The memory for the temporary copy of the exception being thrown is allocated in an unspecified way, except as noted in 3.7.3.1. The temporary persists as long as there is a handler being executed for that exception. In particular, if a handler exits by executing a throw; statement, that passes control to another handler for the same exception, so the temporary remains. When the last handler being executed for the exception exits by any means other than throw; the temporary object is destroyed and the implementation may deallocate the memory for the temporary object; any such deallocation is done in an unspecified way. The destruction occurs immediately after the destruction of the object declared in the exception-declaration in the handler.

There is nothing more to say.

Answer 4

When you throw ex it is copied in a special memory location used for thrown exception objects.
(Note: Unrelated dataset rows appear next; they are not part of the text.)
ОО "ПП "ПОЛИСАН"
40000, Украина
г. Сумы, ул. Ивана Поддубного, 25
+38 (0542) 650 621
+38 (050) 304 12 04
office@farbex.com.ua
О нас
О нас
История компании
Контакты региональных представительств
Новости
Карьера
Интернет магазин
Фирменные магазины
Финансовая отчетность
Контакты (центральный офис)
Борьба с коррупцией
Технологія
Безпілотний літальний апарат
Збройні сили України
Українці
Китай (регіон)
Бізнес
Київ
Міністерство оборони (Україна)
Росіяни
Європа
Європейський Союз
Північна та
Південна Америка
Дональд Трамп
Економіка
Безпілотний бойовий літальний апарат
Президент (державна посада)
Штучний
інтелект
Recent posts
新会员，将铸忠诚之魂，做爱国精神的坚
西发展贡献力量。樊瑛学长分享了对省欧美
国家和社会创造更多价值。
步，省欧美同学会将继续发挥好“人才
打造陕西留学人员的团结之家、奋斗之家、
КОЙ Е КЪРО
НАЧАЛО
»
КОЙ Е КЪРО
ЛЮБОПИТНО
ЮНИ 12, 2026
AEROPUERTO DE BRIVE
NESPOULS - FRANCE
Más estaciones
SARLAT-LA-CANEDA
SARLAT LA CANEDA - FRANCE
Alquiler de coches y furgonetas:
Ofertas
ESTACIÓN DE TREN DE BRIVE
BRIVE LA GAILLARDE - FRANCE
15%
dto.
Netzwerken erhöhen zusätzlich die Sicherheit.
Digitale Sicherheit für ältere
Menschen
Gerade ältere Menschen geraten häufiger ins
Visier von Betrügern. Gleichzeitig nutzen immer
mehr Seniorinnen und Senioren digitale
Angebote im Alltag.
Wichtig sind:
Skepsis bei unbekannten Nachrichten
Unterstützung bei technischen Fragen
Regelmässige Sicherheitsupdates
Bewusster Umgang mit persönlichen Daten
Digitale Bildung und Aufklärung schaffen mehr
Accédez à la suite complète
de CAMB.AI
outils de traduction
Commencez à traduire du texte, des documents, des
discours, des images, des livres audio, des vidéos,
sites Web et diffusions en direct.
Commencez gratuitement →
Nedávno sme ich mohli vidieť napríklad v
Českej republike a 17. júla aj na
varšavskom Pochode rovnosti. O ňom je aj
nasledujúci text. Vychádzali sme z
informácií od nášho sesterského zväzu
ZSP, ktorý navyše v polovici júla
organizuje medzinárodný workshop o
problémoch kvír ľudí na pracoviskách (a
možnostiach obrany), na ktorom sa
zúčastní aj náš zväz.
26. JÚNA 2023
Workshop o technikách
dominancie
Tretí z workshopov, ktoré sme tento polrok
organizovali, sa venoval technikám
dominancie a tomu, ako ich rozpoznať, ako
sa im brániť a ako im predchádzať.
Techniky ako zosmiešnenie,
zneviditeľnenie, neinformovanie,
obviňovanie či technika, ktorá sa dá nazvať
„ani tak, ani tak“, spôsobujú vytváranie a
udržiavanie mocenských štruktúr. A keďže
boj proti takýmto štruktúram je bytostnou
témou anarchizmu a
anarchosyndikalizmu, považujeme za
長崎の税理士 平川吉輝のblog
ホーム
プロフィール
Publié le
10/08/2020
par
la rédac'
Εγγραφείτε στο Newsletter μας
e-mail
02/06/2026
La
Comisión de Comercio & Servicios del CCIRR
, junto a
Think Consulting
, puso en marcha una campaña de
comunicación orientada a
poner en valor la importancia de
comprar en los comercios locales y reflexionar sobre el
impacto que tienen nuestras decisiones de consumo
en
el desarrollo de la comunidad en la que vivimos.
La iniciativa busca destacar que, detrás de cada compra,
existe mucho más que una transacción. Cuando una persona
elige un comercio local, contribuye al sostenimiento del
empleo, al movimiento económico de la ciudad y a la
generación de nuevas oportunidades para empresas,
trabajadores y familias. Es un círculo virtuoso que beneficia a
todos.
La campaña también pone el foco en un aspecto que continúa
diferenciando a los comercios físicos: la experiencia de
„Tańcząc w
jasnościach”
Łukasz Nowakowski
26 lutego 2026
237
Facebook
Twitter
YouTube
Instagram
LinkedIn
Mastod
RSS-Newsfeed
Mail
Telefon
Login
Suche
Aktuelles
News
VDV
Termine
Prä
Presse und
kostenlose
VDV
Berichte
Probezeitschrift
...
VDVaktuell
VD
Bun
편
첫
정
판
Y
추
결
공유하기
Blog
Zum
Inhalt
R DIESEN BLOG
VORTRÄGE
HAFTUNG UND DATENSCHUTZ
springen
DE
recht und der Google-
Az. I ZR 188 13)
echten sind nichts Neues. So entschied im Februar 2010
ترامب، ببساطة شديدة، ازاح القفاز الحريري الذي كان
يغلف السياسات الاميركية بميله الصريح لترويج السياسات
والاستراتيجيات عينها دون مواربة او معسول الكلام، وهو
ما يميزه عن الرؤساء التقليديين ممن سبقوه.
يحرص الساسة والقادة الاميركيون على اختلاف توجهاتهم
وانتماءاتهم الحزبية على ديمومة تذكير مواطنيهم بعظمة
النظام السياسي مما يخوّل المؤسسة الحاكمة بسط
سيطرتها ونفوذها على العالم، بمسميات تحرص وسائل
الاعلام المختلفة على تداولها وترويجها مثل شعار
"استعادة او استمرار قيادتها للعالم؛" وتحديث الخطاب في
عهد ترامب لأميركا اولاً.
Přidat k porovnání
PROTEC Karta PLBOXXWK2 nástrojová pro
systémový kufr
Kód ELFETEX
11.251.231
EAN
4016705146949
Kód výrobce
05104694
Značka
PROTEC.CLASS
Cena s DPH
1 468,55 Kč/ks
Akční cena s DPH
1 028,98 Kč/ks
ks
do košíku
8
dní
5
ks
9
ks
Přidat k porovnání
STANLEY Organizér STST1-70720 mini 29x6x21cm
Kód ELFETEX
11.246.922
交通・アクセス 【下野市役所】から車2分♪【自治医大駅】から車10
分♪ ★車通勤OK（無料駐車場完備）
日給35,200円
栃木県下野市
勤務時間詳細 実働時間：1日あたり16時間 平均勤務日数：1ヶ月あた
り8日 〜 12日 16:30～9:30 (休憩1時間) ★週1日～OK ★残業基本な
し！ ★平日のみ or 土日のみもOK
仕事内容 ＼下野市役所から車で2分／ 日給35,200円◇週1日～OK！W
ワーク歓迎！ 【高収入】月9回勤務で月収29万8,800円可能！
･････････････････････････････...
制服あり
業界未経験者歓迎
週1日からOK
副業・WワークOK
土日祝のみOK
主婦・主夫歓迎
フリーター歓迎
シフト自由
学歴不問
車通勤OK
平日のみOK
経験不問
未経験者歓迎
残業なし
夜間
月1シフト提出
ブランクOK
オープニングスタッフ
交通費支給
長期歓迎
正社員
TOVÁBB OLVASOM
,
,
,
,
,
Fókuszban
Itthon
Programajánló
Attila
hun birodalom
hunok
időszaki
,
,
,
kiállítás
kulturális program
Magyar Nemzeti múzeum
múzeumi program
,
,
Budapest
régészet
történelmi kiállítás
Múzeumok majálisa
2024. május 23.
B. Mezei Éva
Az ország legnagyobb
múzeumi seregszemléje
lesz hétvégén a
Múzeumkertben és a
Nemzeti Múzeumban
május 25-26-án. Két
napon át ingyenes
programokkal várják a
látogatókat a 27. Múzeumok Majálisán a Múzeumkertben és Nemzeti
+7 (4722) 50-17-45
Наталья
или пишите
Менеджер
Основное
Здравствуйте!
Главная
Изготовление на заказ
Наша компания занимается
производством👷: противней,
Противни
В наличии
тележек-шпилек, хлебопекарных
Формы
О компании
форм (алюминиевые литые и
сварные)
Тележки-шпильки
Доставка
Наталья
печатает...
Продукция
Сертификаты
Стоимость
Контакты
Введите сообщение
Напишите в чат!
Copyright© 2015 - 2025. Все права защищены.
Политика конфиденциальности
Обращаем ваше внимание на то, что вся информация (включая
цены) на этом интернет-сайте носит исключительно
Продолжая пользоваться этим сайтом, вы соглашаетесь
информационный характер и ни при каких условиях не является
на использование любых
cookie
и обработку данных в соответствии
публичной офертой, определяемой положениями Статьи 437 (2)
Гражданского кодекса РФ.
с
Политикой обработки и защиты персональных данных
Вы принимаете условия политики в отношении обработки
Such copy is carried out by the normal copy constructor.

You can see this easily from this example:

#include <iostream>

void ThrowIt();

class TestException
{
  public:
    TestException()
    {
        std::cerr<<this<<" - inside default constructor"<<std::endl;
    }

    TestException(const TestException & Right)
    {
        (void)Right;
        std::cerr<<this<<" - inside copy constructor"<<std::endl;
    }

    ~TestException()
    {
        std::cerr<<this<<" - inside destructor"<<std::endl;    
    }
};

int main()
{
    try
    {
        ThrowIt();
    }
    catch(TestException & ex)
    {
        std::cout<<"Caught exception ("<<&ex<<")"<<std::endl;
    }
    return 0;
}

void ThrowIt()
{
    TestException ex;
    throw ex;
}

Sample output:

matteo@teolapubuntu:~/cpp/test$ g++ -O3 -Wall -Wextra -ansi -pedantic ExceptionStack.cpp -o ExceptionStack.x
matteo@teolapubuntu:~/cpp/test$ ./ExceptionStack.x 
0xbf8e202f - inside default constructor
0x9ec0068 - inside copy constructor
0xbf8e202f - inside destructor
Caught exception (0x9ec0068)
0x9ec0068 - inside destructor

By the way, you can see here that the memory location used for the thrown object (0x09ec0068) is definitely far away from the one of the original object (0xbf8e202f): the stack, as usual, has high addresses, while the memory used for the thrown object is quite down in the virtual address space. Still, this is an implementation detail, since, as other answers pointed out, the standard do not say anything about where the memory for thrown object should be and how should it be allocated.

Answer 5

In addition to what the standard says in 15.1/4 ("Exception handling/Throwing an exception") - that the memory for the temporary copy of the exception being thrown is allocated in an unspecified way - a couple other bits of trivia about how the exception object is allocated are:

• 3.7.3.1/4 ("Allocation functions") of the standard indicates that the exception object can't be allocated by a new expression or a call to a 'global allocation function' (ie., an operator new() replacement). Note that malloc() isn't a 'global allocation function' as defined by the standard, so malloc() is definitely an option for allocating the exception object.

• "When an exception is thrown, the exception object is created and an placed generally on some sort of exception data stack" (Stanley Lippman, "Inside the C++ Object Model" - 7.2 Exception handling)

• From Stroustrup's "The C++ Programming Language, 3rd Edition": "A C++ implementation is required to have enough spare memory to be able to throw bad_alloc in case of memory exhaustion. However, it is possible that throwing some other exception will cause memory exhaustion."(14.4.5 Resource Exhaustion); and, "The implementation may apply a wide variety of strategies for storing and transmitting exceptions. It is guaranteed, however, that there is sufficient memory to allow new to throw the standard out-of-memory exception, bad_alloc" (14.3 Catching exceptions).

Note that the quotes from Stroustrup are pre-standard. I find it interesting that the standard doesn't seem to make the guarantee that Stroustrup thought important enough to mention twice.

Answer 6

Because the specification explicitly states, that a temporary object is created in place of the throw operand.